3. Das Landgericht hat auch zutreffend einen Schadensersatzanspruch der Klägerin verneint.

a. Ein Schadensersatzanspruch wegen Verschuldens bei Vertragsschluss gemäß §§ 311 Abs. 2, 241 Abs. 2, 280 BGB scheitert aus zweierlei Gründen.

aa. Zum einen haftet der Vertragspartner nach diesen Vorschriften nur, wenn eine Pflichtverletzung vorliegt, die er zu vertreten hat. Eine eigene Pflichtverletzung der Beklagten hat die Klägerin nicht behauptet. Eine etwaige Pflichtverletzung der VW AG ist, wie dargelegt, nicht nach § 278 BGB der Beklagten zuzurechnen.

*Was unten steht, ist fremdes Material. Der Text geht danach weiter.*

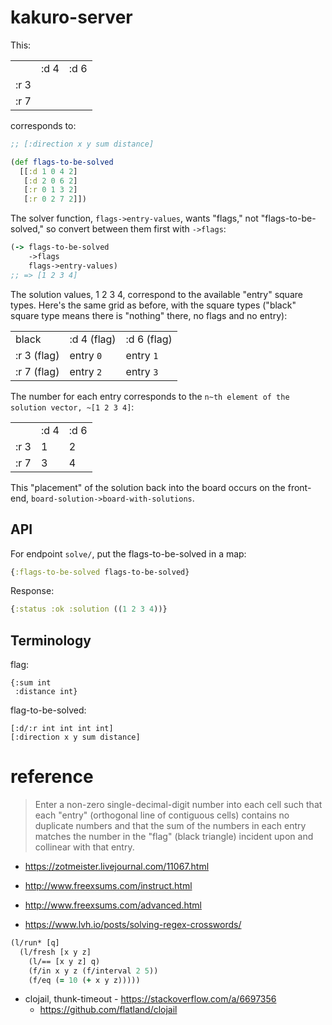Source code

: * kakuro-server

This:

|      | :d 4 | :d 6 |
| :r 3 |      |      |
| :r 7 |      |      |

corresponds to:

#+begin_src clojure
;; [:direction x y sum distance]

(def flags-to-be-solved
  [[:d 1 0 4 2]
   [:d 2 0 6 2]
   [:r 0 1 3 2]
   [:r 0 2 7 2]])
#+end_src

The solver function, ~flags->entry-values~, wants "flags," not "flags-to-be-solved," so convert between them first with ~->flags~:

 #+begin_src clojure
(-> flags-to-be-solved
    ->flags
    flags->entry-values)
;; => [1 2 3 4]
 #+end_src

The solution values, 1 2 3 4, correspond to the available "entry" square types. Here's the same grid as before, with the square types ("black" square type means there is "nothing" there, no flags and no entry):

| black       | :d 4 (flag) | :d 6 (flag) |
| :r 3 (flag) | entry ~0~   | entry ~1~   |
| :r 7 (flag) | entry ~2~   | entry ~3~   |

The number for each entry corresponds to the ~n~th element of the solution vector, ~[1 2 3 4]~:

|      | :d 4 | :d 6 |
| :r 3 |    1 |    2 |
| :r 7 |    3 |    4 |

This "placement" of the solution back into the board occurs on the front-end, ~board-solution->board-with-solutions~.

** API

For endpoint ~solve/~, put the flags-to-be-solved in a map:

#+begin_src clojure
{:flags-to-be-solved flags-to-be-solved}
#+end_src

Response:

#+begin_src clojure
{:status :ok :solution ((1 2 3 4))}
#+end_src

** Terminology

flag:

#+begin_src
{:sum int
 :distance int}
#+end_src

flag-to-be-solved:

#+begin_src
[:d/:r int int int int]
[:direction x y sum distance]
#+end_src

* reference

#+begin_quote
Enter a non-zero single-decimal-digit number into each cell such that each "entry" (orthogonal line of contiguous cells) contains no duplicate numbers and that the sum of the numbers in each entry matches the number in the "flag" (black triangle) incident upon and collinear with that entry.
#+end_quote

- https://zotmeister.livejournal.com/11067.html

- http://www.freexsums.com/instruct.html
- http://www.freexsums.com/advanced.html

- https://www.lvh.io/posts/solving-regex-crosswords/

#+begin_src clojure
(l/run* [q]
  (l/fresh [x y z]
    (l/== [x y z] q)
    (f/in x y z (f/interval 2 5))
    (f/eq (= 10 (+ x y z)))))
#+end_src

- clojail, thunk-timeout - https://stackoverflow.com/a/6697356
  - https://github.com/flatland/clojail
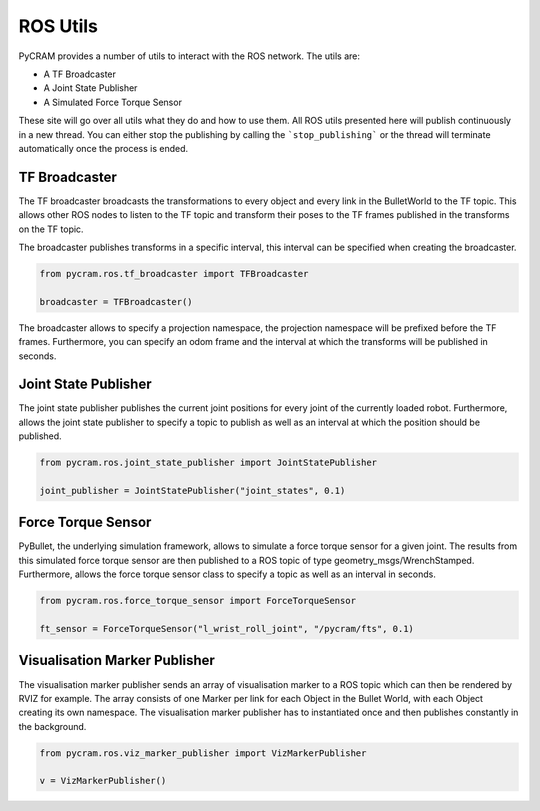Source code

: =========
ROS Utils
=========

PyCRAM provides a number of utils to interact with the ROS network. The utils are:

* A TF Broadcaster
* A Joint State Publisher
* A Simulated Force Torque Sensor

These site will go over all utils what they do and how to use them. All ROS utils presented here
will publish continuously in a new thread. You can either stop the publishing by calling the
```stop_publishing``` or the thread will terminate automatically once the process is ended.

--------------
TF Broadcaster
--------------

The TF broadcaster broadcasts the transformations to every object and every link in the
BulletWorld to the TF topic. This allows other ROS nodes to listen to the TF topic and
transform their poses to the TF frames published in the transforms on the TF topic.

The broadcaster publishes transforms in a specific interval, this interval can be specified
when creating the broadcaster.

.. code-block:: python

    from pycram.ros.tf_broadcaster import TFBroadcaster

    broadcaster = TFBroadcaster()

The broadcaster allows to specify a projection namespace, the projection namespace will be
prefixed before the TF frames. Furthermore, you can specify an odom frame and the interval
at which the transforms will be published in seconds.

---------------------
Joint State Publisher
---------------------

The joint state publisher publishes the current joint positions for every joint of the
currently loaded robot. Furthermore, allows the joint state publisher to specify a topic
to publish as well as an interval at which the position should be published.

.. code-block:: python

    from pycram.ros.joint_state_publisher import JointStatePublisher

    joint_publisher = JointStatePublisher("joint_states", 0.1)



-------------------
Force Torque Sensor
-------------------

PyBullet, the underlying simulation framework, allows to simulate a force torque sensor for
a given joint. The results from this simulated force torque sensor are then published to
a ROS topic of type geometry_msgs/WrenchStamped. Furthermore, allows the force torque sensor
class to specify a topic as well as an interval in seconds.

.. code-block:: python

     from pycram.ros.force_torque_sensor import ForceTorqueSensor

     ft_sensor = ForceTorqueSensor("l_wrist_roll_joint", "/pycram/fts", 0.1)


------------------------------
Visualisation Marker Publisher
------------------------------
The visualisation marker publisher sends an array of visualisation marker to a ROS topic which can then be
rendered by RVIZ for example. The array consists of one Marker per link for each Object in the Bullet World, with
each Object creating its own namespace. The visualisation marker publisher has to instantiated once and then
publishes constantly in the background.

.. code-block:: python

    from pycram.ros.viz_marker_publisher import VizMarkerPublisher

    v = VizMarkerPublisher()
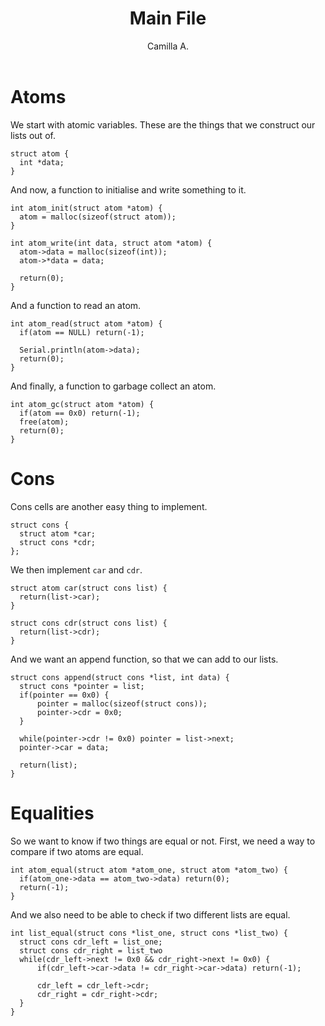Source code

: :PROPERTIES:
:header-args: :session lisp-on-arduino :tangle lisp-on-arduino.ino
:END:
#+title: Main File
#+author: Camilla A.


* Atoms
We start with atomic variables.
These are the things that we construct our lists out of.
#+begin_src arduino
  struct atom {
  	int *data;
  }
#+end_src

And now, a function to initialise and write something to it.
#+begin_src arduino
  int atom_init(struct atom *atom) {
  	atom = malloc(sizeof(struct atom));
  }

  int atom_write(int data, struct atom *atom) {
  	atom->data = malloc(sizeof(int));
  	atom->*data = data;

  	return(0);
  }
#+end_src

And a function to read an atom.
#+begin_src arduino
  int atom_read(struct atom *atom) {
  	if(atom == NULL) return(-1);
  	
  	Serial.println(atom->data);
  	return(0);
  }
#+end_src

And finally, a function to garbage collect an atom.
#+begin_src arduino
  int atom_gc(struct atom *atom) {
  	if(atom == 0x0) return(-1);
  	free(atom);
  	return(0);
  }
#+end_src
* Cons
Cons cells are another easy thing to implement.
#+begin_src arduino
  struct cons {
  	struct atom *car;
  	struct cons *cdr;
  };
#+end_src

We then implement ~car~ and ~cdr~.
#+begin_src arduino
  struct atom car(struct cons list) {
  	return(list->car);
  }

  struct cons cdr(struct cons list) {
  	return(list->cdr);
  }
#+end_src

And we want an append function, so that we can add to our lists.
#+begin_src arduino
  struct cons append(struct cons *list, int data) {
  	struct cons *pointer = list;
  	if(pointer == 0x0) {
  		pointer = malloc(sizeof(struct cons));
  		pointer->cdr = 0x0;
  	}

  	while(pointer->cdr != 0x0) pointer = list->next;
  	pointer->car = data;

  	return(list);
  }
#+end_src
* Equalities
So we want to know if two things are equal or not.
First, we need a way to compare if two atoms are equal.
#+begin_src arduino
  int atom_equal(struct atom *atom_one, struct atom *atom_two) {
  	if(atom_one->data == atom_two->data) return(0);
  	return(-1);
  }
#+end_src

And we also need to be able to check if two different lists are equal.
#+begin_src arduino
  int list_equal(struct cons *list_one, struct cons *list_two) {
  	struct cons cdr_left = list_one;
  	struct cons cdr_right = list_two
  	while(cdr_left->next != 0x0 && cdr_right->next != 0x0) {
  		if(cdr_left->car->data != cdr_right->car->data) return(-1);

  		cdr_left = cdr_left->cdr;
  		cdr_right = cdr_right->cdr;
  	}
  }
#+end_src
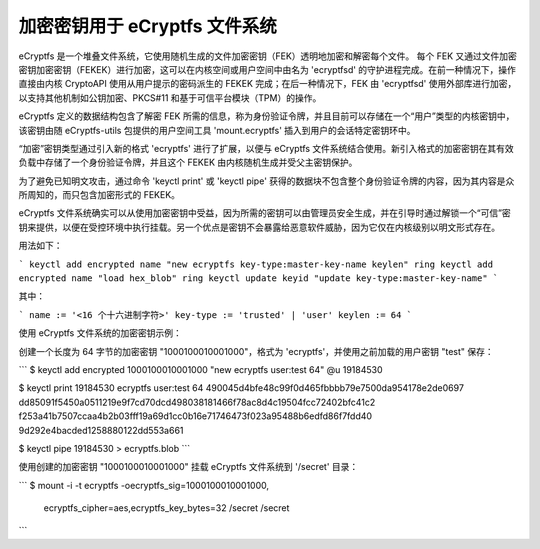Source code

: 加密密钥用于 eCryptfs 文件系统
==========================================

eCryptfs 是一个堆叠文件系统，它使用随机生成的文件加密密钥（FEK）透明地加密和解密每个文件。
每个 FEK 又通过文件加密密钥加密密钥（FEKEK）进行加密，这可以在内核空间或用户空间中由名为 'ecryptfsd' 的守护进程完成。在前一种情况下，操作直接由内核 CryptoAPI 使用从用户提示的密码派生的 FEKEK 完成；在后一种情况下，FEK 由 'ecryptfsd' 使用外部库进行加密，以支持其他机制如公钥加密、PKCS#11 和基于可信平台模块（TPM）的操作。

eCryptfs 定义的数据结构包含了解密 FEK 所需的信息，称为身份验证令牌，并且目前可以存储在一个“用户”类型的内核密钥中，该密钥由随 eCryptfs-utils 包提供的用户空间工具 'mount.ecryptfs' 插入到用户的会话特定密钥环中。

“加密”密钥类型通过引入新的格式 'ecryptfs' 进行了扩展，以便与 eCryptfs 文件系统结合使用。新引入格式的加密密钥在其有效负载中存储了一个身份验证令牌，并且这个 FEKEK 由内核随机生成并受父主密钥保护。

为了避免已知明文攻击，通过命令 'keyctl print' 或 'keyctl pipe' 获得的数据块不包含整个身份验证令牌的内容，因为其内容是众所周知的，而只包含加密形式的 FEKEK。

eCryptfs 文件系统确实可以从使用加密密钥中受益，因为所需的密钥可以由管理员安全生成，并在引导时通过解锁一个“可信”密钥来提供，以便在受控环境中执行挂载。另一个优点是密钥不会暴露给恶意软件威胁，因为它仅在内核级别以明文形式存在。

用法如下：

```
keyctl add encrypted name "new ecryptfs key-type:master-key-name keylen" ring
keyctl add encrypted name "load hex_blob" ring
keyctl update keyid "update key-type:master-key-name"
```

其中：

```
name := '<16 个十六进制字符>'
key-type := 'trusted' | 'user'
keylen := 64
```

使用 eCryptfs 文件系统的加密密钥示例：

创建一个长度为 64 字节的加密密钥 "1000100010001000"，格式为 'ecryptfs'，并使用之前加载的用户密钥 "test" 保存：

```
$ keyctl add encrypted 1000100010001000 "new ecryptfs user:test 64" @u
19184530

$ keyctl print 19184530
ecryptfs user:test 64 490045d4bfe48c99f0d465fbbbb79e7500da954178e2de0697
dd85091f5450a0511219e9f7cd70dcd498038181466f78ac8d4c19504fcc72402bfc41c2
f253a41b7507ccaa4b2b03fff19a69d1cc0b16e71746473f023a95488b6edfd86f7fdd40
9d292e4bacded1258880122dd553a661

$ keyctl pipe 19184530 > ecryptfs.blob
```

使用创建的加密密钥 "1000100010001000" 挂载 eCryptfs 文件系统到 '/secret' 目录：

```
$ mount -i -t ecryptfs -oecryptfs_sig=1000100010001000, \
      ecryptfs_cipher=aes,ecryptfs_key_bytes=32 /secret /secret
```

bb. Zudem besteht eine Ersatzpflicht aus vorvertraglichem Schuldverhältnis in Fällen der Mängelhaftung für den Käufer nur im Falle eines arglistigen oder vorsätzlichen Handelns des Verkäufers (vgl. Palandt/Grüneberg, a.a.O. § 311 Rn. 14 ff). Dass die Beklagte arglistig oder vorsätzlich falsche Angaben über den Stickstoffausstoß des streitbefangenen Fahrzeugs bzw. der diesbezüglichen Beschaffenheit des Fahrzeugs gemacht hätte, hat die Klägerin, wie bereits ausgeführt, nicht vorgetragen. Sie hat nicht einmal eine Kenntnis der Beklagten oder ihrer Mitarbeiter von etwaigen Manipulationen behauptet. Eine Zurechnung erfolgt, wie bereits wiederholt dargelegt, auch in diesem Fall nicht.

b. Die Voraussetzungen eines Schadensersatzanspruchs nach Gewährleistungsrecht sind nicht ausgeführt. Es wird insoweit auf die Ausführungen zu vorstehender Ziffer 2 Bezug genommen.

c. Schließlich scheidet auch eine Haftung aus unerlaubter Handlung aus. Ein insoweit beachtliches arglistiges, vorsätzliches oder fahrlässiges Handeln oder Verschwiegen der Beklagten oder ihrer Mitarbeiter ist nicht behauptet.

Eine deliktische Haftung der Beklagten nach § 831 BGB für Fehlverhalten des Verrichtungsgehilfen ist nach dem Sach- und Streitstand nicht begründet. Die Stellung eines Verrichtungsgehilfen erlangt, wem eine Tätigkeit von einem anderen übertragen worden ist, unter dessen Einfluss er allgemein oder im konkreten Fall handelt und zu dem er in einer gewissen Abhängigkeit steht. Entscheidend ist, dass die Tätigkeit in einer organisatorisch abhängigen Stellung vorgenommen wird (BGH, NJW 2013, 1002 Palandt/Sprau a.a.O. § 831 Rn. 5). Dass die VW AG nach Maßgabe dessen nicht als Verrichtungsgehilfe der Beklagten betrachtet werden kann, ist auch unter Berücksichtigung des klägerischen Vortrages augenfällig und bedarf keiner weiteren Ausführungen.

III.

Die Kostenentscheidung folgt aus § 97 Abs. 1 ZPO. Die Entscheidung über die vorläufige Vollstreckbarkeit beruht auf den §§ 709 S. 2, 711 S. 1 u. 2 ZPO.

IV.

Die Voraussetzungen für die Zulassung der Revision liegen nicht vor. Die Rechtssache betrifft die Entscheidung in einem Einzelfall und hat weder grundsätzliche Bedeutung (§ 543 Abs. 2 S. 1 Nr. 1 ZPO), noch ist der Streitfall zur Fortbildung des Rechts oder zur Sicherung einer einheitlichen Rechtsprechung einer Entscheidung des Berufungsgerichts zu eröffnen (§ 543 Abs. 2 S. 1 Nr. 2 ZPO).

V.

Der Streitwert für den Berufungsrechtszug wird auf bis 40.000 € festgesetzt.